- PASSAGE
-*-
Despite the implied “Grotesque”-ness of Lowell’s title, there is no negative connotation here. In fact, Lowell had nothing but admiration for Stravinsky’s music. Schober goes on to argue that Lowell helped to take elements of Stravinsky’s Russian folklorist idiom (as exemplified in Three Pieces) and transform them into the then-in-vogue American modernist concept of primitivism.

 

My aim has been a further musical transformation. While Lowell’s poem was influenced by the sound qualities and folklorist gestures of Stravinsky’s pieces, I wish to complete the circle and return these words to music. I have taken cues from both of these artists. I use much of the original musical content of Stravinsky’s pieces (motives, pitch content, entire phrases verbatim), but I also add further dimensions of timbral interest and color in scoring for instruments suggested by Lowell’s poem: the drums, organ, and voices in my setting are all suggested by her text; they complement the original quartet of strings given by Stravinsky.
-*-
- ASSIGNED TASK 1
Reproduce word for word the stretch of the passage on Lowell and Stravinsky from "Despite the implied" through "concept of primitivism.".

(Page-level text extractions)
-*-
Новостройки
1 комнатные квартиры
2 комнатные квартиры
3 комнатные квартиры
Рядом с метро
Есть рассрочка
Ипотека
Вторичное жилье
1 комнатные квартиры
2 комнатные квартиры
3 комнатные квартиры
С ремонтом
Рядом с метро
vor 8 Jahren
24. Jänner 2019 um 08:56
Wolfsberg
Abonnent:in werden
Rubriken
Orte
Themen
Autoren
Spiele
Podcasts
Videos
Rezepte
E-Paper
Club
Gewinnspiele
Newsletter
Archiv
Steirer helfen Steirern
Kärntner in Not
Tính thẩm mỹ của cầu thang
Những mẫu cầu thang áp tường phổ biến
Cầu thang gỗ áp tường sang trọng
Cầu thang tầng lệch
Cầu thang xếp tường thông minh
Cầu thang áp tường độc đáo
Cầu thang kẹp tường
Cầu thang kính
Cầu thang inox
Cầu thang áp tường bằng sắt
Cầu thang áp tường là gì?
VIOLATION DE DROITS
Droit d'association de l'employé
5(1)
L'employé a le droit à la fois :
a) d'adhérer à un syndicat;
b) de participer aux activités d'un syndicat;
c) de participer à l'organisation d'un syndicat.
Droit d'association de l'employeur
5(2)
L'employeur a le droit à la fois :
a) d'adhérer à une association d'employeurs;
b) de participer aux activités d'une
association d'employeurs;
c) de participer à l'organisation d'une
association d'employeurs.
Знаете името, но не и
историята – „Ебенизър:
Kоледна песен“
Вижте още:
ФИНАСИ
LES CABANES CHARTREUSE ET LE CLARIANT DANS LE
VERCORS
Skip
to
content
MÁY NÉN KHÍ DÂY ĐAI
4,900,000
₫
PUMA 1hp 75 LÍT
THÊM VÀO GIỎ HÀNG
-*-
- ASSIGNED TASK 2
Rewrite the rows from the first one through the line containing "Cầu thang kính", putting "апартаменты" wherever "квартиры" appears and leaving all else unchanged. Give only those lines.

- WRITTEN REPLY 1
Despite the implied “Grotesque”-ness of Lowell’s title, there is no negative connotation here. In fact, Lowell had nothing but admiration for Stravinsky’s music. Schober goes on to argue that Lowell helped to take elements of Stravinsky’s Russian folklorist idiom (as exemplified in Three Pieces) and transform them into the then-in-vogue American modernist concept of primitivism.

- WRITTEN REPLY 2
Новостройки
1 комнатные апартаменты
2 комнатные апартаменты
3 комнатные апартаменты
Рядом с метро
Есть рассрочка
Ипотека
Вторичное жилье
1 комнатные апартаменты
2 комнатные апартаменты
3 комнатные апартаменты
С ремонтом
Рядом с метро
vor 8 Jahren
24. Jänner 2019 um 08:56
Wolfsberg
Abonnent:in werden
Rubriken
Orte
Themen
Autoren
Spiele
Podcasts
Videos
Rezepte
E-Paper
Club
Gewinnspiele
Newsletter
Archiv
Steirer helfen Steirern
Kärntner in Not
Tính thẩm mỹ của cầu thang
Những mẫu cầu thang áp tường phổ biến
Cầu thang gỗ áp tường sang trọng
Cầu thang tầng lệch
Cầu thang xếp tường thông minh
Cầu thang áp tường độc đáo
Cầu thang kẹp tường
Cầu thang kính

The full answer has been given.